Quand il rend visite à sa famille, Bakkali ne s’aventure plus parmi les footballeurs pour ne pas se blesser. “Ils jouent encore, mais ils sont moins nombreux qu’à mon époque. S’ils ne m’en veulent pas d’avoir signé à Anderlecht et pas au Standard ? Non, non… Ils comprennent.”
"J'ai failli signer à Manchester City à 16 ans"
Bakkali a un lien particulier avec Manchester. “À 15 ans, j’ai été élu meilleur joueur de la Nike Cup, qui avait lieu dans le centre de formation de United. Le PSV était 10e sur 20 équipes. Les plus grands clubs comme Chelsea, Boca Junior et le Real étaient présents.” L’année suivante, il était sur le point de signer à City. “Patrick Vieira avait parlé avec moi au stade. J’ai beaucoup hésité, mais encore changer de pays était délicat. Mon père a décidé que c’était mieux de signer au PSV.” Entre-temps, Bakkali travaille avec le plus grand agent au monde, Jorge Mendes. “J’ai été une fois ou deux à sa maison…”
"Mon oui à la Belgique? Pas de regrets"
On l’oublierait presque, mais Bakkali est sélectionnable pour l’équipe nationale belge. En 2013, il avait dit oui à Marc Wilmots alors qu’il avait 17 ans. Il a joué 11 minutes contre le pays de Galles en 2013 et 12 minutes contre Andorre en 2015. “Je n’ai jamais regretté ma décision. Je sais qu’il y a beaucoup de concurrence, mais le Maroc a aussi de bons joueurs offensifs ! Bien sûr que, pendant la Coupe du Monde, j’ai pensé que j’aurais pu être là. Mais je n’ai pas beaucoup joué à La Corogne, je n’avais rien à revendiquer. À Anderlecht, j’ai retrouvé le plaisir du foot. Je me concentre d’abord sur le Sporting.”

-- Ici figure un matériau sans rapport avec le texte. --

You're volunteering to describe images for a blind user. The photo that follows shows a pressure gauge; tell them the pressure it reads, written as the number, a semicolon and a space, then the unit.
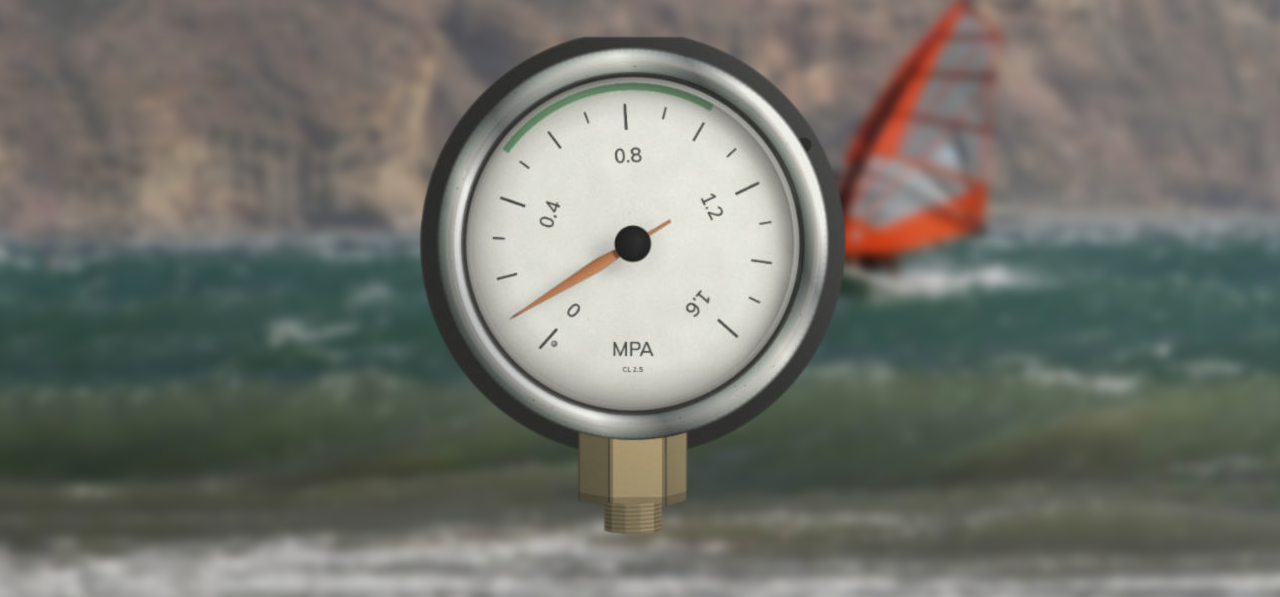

"Seedorf, mon T1, faisait des retournés
L’aventure espagnole de Bakkali (deux ans à Valence, un au Deportivo) ne s’est pas passée comme prévu. Il a inscrit trois buts et donné six assists. “J’ai joué de bons matches, mais j’ai souvent été blessé”, dit-il. “J’ai subi une opération pour guérir une pubalgie. En même temps, ils ont opéré mes hanches. J’ai été absent pendant longtemps. Et on changeait trop souvent de coach. Je n’aime pas, même quand on perd. Mais j’ai aussi gardé de bons souvenirs. Notamment un 1-1 contre Barcelone. Et j’ai aussi eu quelques bons entraîneurs. Comme Seedorf. Lui, il faisait des retournés à l’entraînement.”